4

Assume I am using the following calls:

trainset = torchvision.datasets.ImageFolder(root="imgs/", transform=transform)
trainloader = torch.utils.data.DataLoader(trainset,batch_size=4,shuffle=True,num_workers=1)

As far as I can tell, this defines the trainset as consisting of all the images in the folder "images", with labels as defined by the specific folder location.

My question is - Is there any direct/easy way to define the trainset to be a sub-sample of the images in this folder? For example, define trainset to be a random sample of 10 images from every sub-folder?

Henry Ecker
  • 34,399
  • 18
  • 41
  • 57
Dr. John
  • 273
  • 3
  • 13
  • I do not think there is a *fast* solution for that kind of problem. Maybe the best solution is to create a custom sampler but it is not a one-line solution. Tell me if you are interested on it anyways and I can try to help you. – Manuel Lagunas Jun 11 '18 at 15:57

1 Answers1

5

You can wrap the class DatasetFolder (or ImageFolder) in another class to limit the dataset:

class LimitDataset(data.Dataset):
    def __init__(self, dataset, n):
        self.dataset = dataset
        self.n = n

    def __len__(self):
        return self.n

    def __getitem__(self, i):
        return self.dataset[i]

You can also define some mapping between the index in LimitDataset and the index in the original dataset to define more complex behavior (such as random subsets).

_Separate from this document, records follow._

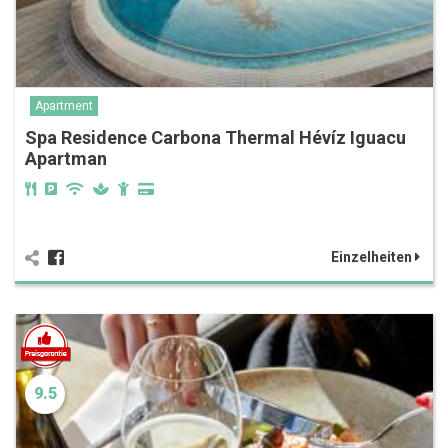
Apartment
Spa Residence Carbona Thermal Hévíz Iguacu
Apartman
Einzelheiten
9.5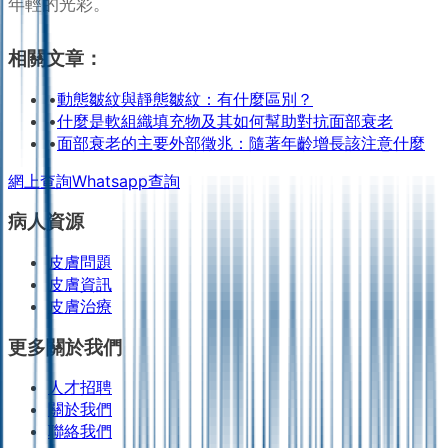
年輕的光彩。
相關文章：
•
動態皺紋與靜態皺紋：有什麼區別？
•
什麼是軟組織填充物及其如何幫助對抗面部衰老
•
面部衰老的主要外部徵兆：隨著年齡增長該注意什麼
網上查詢
Whatsapp查詢
病人資源
皮膚問題
皮膚資訊
皮膚治療
更多關於我們
人才招聘
關於我們
聯絡我們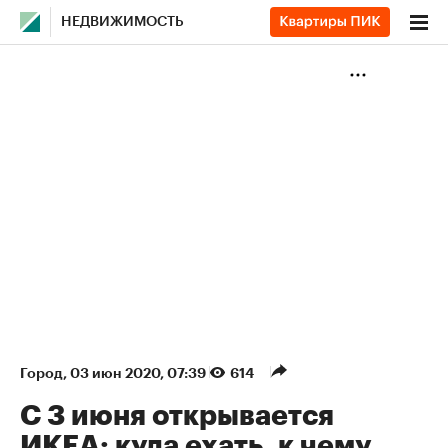
НЕДВИЖИМОСТЬ
Город
⁠,
03 июн 2020, 07:39
614
С 3 июня открывается
ИКЕА: куда ехать, к чему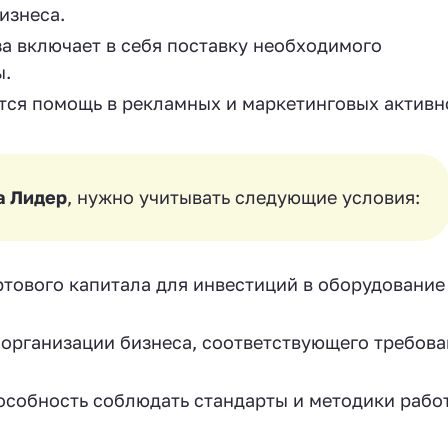
изнеса.
 включает в себя поставку необходимого
ы.
тся помощь в рекламных и маркетинговых активн
а Лидер
, нужно учитывать следующие условия:
тового капитала для инвестиций в оборудование
 организации бизнеса, соответствующего требов
особность соблюдать стандарты и методики рабо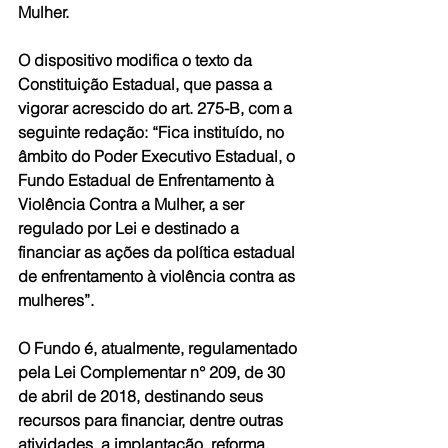
Mulher.
O dispositivo modifica o texto da 
Constituição Estadual, que passa a 
vigorar acrescido do art. 275-B, com a 
seguinte redação: “Fica instituído, no 
âmbito do Poder Executivo Estadual, o 
Fundo Estadual de Enfrentamento à 
Violência Contra a Mulher, a ser 
regulado por Lei e destinado a 
financiar as ações da política estadual 
de enfrentamento à violência contra as 
mulheres”.
O Fundo é, atualmente, regulamentado 
pela Lei Complementar n° 209, de 30 
de abril de 2018, destinando seus 
recursos para financiar, dentre outras 
atividades, a implantação, reforma, 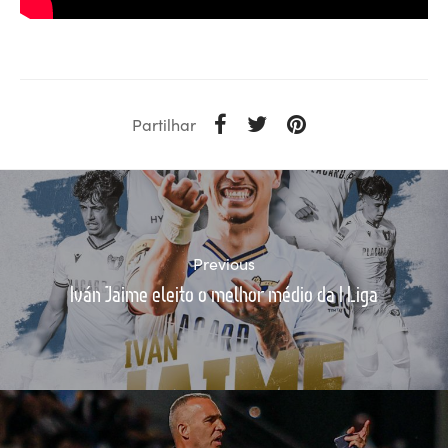
Partilhar
Previous
Iván Jaime eleito o melhor médio da I Liga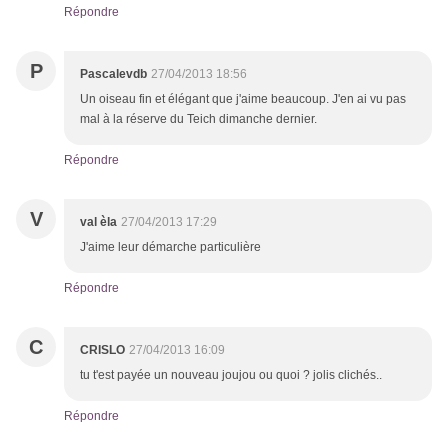
Répondre
P
Pascalevdb
27/04/2013 18:56
Un oiseau fin et élégant que j'aime beaucoup. J'en ai vu pas
mal à la réserve du Teich dimanche dernier.
Répondre
V
val èla
27/04/2013 17:29
J'aime leur démarche particulière
Répondre
C
CRISLO
27/04/2013 16:09
tu t'est payée un nouveau joujou ou quoi ? jolis clichés..
Répondre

If you want to limit the batches per epoch instead of the dataset size:

from itertools import islice
for data in islice(dataloader, 0, batches_per_epoch):
    ...

Note that if you use this shuffle, the dataset size will be the same, but the data that each epoch will see will be limited. If you don't shuffle the dataset this will also limit the dataset size.

Thaiminhpv
  • 314
  • 2
  • 10
Fábio Perez
  • 23,850
  • 22
  • 76
  • 100
  • Perez: Thanks for your answer. Will you please add to your answer the lines which I should write in order to use the LimitDataSet class you just wrote (instead of Imagefolder)? I am new with python and Pytorch, and having a lot of trouble with this. THanks! – Dr. John Jun 12 '18 at 06:49
  • `LimitDataset(trainset, n=200)` to limit trainset for 200 data points, for instance. – Fábio Perez Jun 13 '18 at 12:41
  • Great. Thanks a lot! – Dr. John Jun 13 '18 at 12:58